Particular thanks go to Nina Hallowell for making helpful comments on an earlier draft of this article. The Scottish Executive Health Department and the Health Education Board for Scotland jointly fund the Research Unit in Health, Behaviour and Change. All opinions expressed in this article are those of the author and not necessarily those of the funding bodies.
It is useful to keep in mind that, since Wallach Bologh's article was published, there have been a number of broader changes within and outwith the medical profession. For example, organisations such as the modern hospice movement and alternative health movements have been successful in advancing a concept of holistic (i.e. whole person) care (Coward 1989, Saunders 1993). Likewise, the emergence of ‘consumerist’ culture (for better or worse) has led to a developing ethos within medicine that patients should be actively involved in decisions surrounding their treatment and care (Charles et al. 1999).
It is noteworthy that neither Pound et al. (1998a) nor Sanders et al. (2002) observed a process of ‘narrative reconstruction’ (Williams 1984) taking place during their interviews, precisely because, as far as their participants were concerned, no major ‘biographical disruption’ (Bury 1982) had taken place to start with.
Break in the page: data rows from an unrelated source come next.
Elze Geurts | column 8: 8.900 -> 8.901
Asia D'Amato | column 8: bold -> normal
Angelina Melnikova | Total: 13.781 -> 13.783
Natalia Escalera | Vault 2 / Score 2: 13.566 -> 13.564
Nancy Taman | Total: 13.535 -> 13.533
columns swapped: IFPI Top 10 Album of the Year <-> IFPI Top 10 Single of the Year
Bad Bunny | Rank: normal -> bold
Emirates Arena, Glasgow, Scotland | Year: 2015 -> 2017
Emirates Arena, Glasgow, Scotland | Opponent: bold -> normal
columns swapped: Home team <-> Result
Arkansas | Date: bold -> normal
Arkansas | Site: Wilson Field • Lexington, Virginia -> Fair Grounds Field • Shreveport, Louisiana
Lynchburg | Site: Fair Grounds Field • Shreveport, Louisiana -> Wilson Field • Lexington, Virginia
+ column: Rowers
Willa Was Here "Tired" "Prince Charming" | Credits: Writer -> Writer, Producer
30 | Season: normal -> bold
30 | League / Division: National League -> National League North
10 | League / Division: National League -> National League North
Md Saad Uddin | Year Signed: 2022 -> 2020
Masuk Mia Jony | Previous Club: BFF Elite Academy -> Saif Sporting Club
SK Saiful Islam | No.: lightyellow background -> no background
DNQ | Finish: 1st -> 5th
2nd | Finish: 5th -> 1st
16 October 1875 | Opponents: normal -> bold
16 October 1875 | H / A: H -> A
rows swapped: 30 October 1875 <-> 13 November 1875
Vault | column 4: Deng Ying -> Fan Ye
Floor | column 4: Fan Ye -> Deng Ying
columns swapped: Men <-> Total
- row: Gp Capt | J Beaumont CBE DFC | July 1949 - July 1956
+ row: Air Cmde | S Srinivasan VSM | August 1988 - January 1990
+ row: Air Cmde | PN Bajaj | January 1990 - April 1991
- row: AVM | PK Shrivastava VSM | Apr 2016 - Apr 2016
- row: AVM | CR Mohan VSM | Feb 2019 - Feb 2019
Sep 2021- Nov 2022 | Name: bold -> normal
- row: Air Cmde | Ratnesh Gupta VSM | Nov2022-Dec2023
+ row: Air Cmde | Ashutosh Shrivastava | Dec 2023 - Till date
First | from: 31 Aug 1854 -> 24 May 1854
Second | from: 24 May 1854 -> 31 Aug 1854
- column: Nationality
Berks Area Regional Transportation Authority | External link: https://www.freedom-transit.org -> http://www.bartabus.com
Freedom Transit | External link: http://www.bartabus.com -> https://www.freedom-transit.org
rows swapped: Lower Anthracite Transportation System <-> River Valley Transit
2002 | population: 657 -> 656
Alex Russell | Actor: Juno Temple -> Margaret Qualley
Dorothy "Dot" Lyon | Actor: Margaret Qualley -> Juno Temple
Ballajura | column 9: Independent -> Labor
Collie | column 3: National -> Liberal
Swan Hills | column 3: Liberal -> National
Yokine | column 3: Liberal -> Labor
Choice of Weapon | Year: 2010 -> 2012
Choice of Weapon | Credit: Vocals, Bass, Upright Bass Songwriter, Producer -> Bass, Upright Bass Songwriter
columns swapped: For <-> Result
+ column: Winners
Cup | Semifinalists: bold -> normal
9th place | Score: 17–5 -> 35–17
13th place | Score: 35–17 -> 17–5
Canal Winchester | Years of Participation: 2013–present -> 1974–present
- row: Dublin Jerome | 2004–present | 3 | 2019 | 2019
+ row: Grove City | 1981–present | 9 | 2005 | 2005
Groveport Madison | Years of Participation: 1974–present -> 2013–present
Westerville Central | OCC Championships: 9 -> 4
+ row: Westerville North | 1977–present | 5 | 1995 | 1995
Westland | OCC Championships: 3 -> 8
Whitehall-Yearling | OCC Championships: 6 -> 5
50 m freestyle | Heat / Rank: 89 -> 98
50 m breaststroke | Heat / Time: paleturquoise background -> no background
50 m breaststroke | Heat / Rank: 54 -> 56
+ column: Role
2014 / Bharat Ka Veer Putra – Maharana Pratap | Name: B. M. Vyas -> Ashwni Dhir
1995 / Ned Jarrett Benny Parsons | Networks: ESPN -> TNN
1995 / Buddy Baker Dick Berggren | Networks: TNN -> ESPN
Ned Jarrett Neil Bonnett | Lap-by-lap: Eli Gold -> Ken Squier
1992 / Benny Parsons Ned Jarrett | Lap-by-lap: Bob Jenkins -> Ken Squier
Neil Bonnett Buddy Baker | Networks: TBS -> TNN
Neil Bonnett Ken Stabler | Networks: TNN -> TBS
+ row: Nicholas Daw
All of the women in Ciambrone's study were asymptomatic, and it is quite possible that their perspectives would change were they to start experiencing disruptive and immobilising bodily complications (see, for example, Lawton (2002).
It is useful to add here that, despite the overwhelming interest in Bury's (1982) concept of ‘biographical disruption’ in the Journal's history, there has been no obvious attempt to extrapolate his ideas to the caregiver experience.
Focus groups are also becoming an increasingly popular method for collecting data in medical sociology (although few of the studies published in the Journal have actually used this method). However, like one-to-one interviews, focus groups require people who are able to communicate verbally. In addition, participants often need to be sufficiently mobile to attend groups outside their own homes.